TASK GOAL:
Take the line that has "776 523 2.49" in it and every line after it to the end of the entries, and reproduce them exactly.

DATA SUPPLIED:
• • • • •

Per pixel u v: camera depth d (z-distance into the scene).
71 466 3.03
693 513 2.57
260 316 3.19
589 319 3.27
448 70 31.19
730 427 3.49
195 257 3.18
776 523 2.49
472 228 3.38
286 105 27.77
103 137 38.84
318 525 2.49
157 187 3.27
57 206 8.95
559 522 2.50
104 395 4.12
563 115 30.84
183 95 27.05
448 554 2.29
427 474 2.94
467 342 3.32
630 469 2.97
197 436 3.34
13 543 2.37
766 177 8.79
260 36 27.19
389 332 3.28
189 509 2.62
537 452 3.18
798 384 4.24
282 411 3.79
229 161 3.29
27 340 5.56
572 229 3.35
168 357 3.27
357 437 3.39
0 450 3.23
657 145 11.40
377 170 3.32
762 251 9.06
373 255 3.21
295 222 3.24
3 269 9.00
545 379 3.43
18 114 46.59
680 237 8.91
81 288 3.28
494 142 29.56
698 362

• • • • •

FINISHED TASK:
776 523 2.49
472 228 3.38
286 105 27.77
103 137 38.84
318 525 2.49
157 187 3.27
57 206 8.95
559 522 2.50
104 395 4.12
563 115 30.84
183 95 27.05
448 554 2.29
427 474 2.94
467 342 3.32
630 469 2.97
197 436 3.34
13 543 2.37
766 177 8.79
260 36 27.19
389 332 3.28
189 509 2.62
537 452 3.18
798 384 4.24
282 411 3.79
229 161 3.29
27 340 5.56
572 229 3.35
168 357 3.27
357 437 3.39
0 450 3.23
657 145 11.40
377 170 3.32
762 251 9.06
373 255 3.21
295 222 3.24
3 269 9.00
545 379 3.43
18 114 46.59
680 237 8.91
81 288 3.28
494 142 29.56
698 362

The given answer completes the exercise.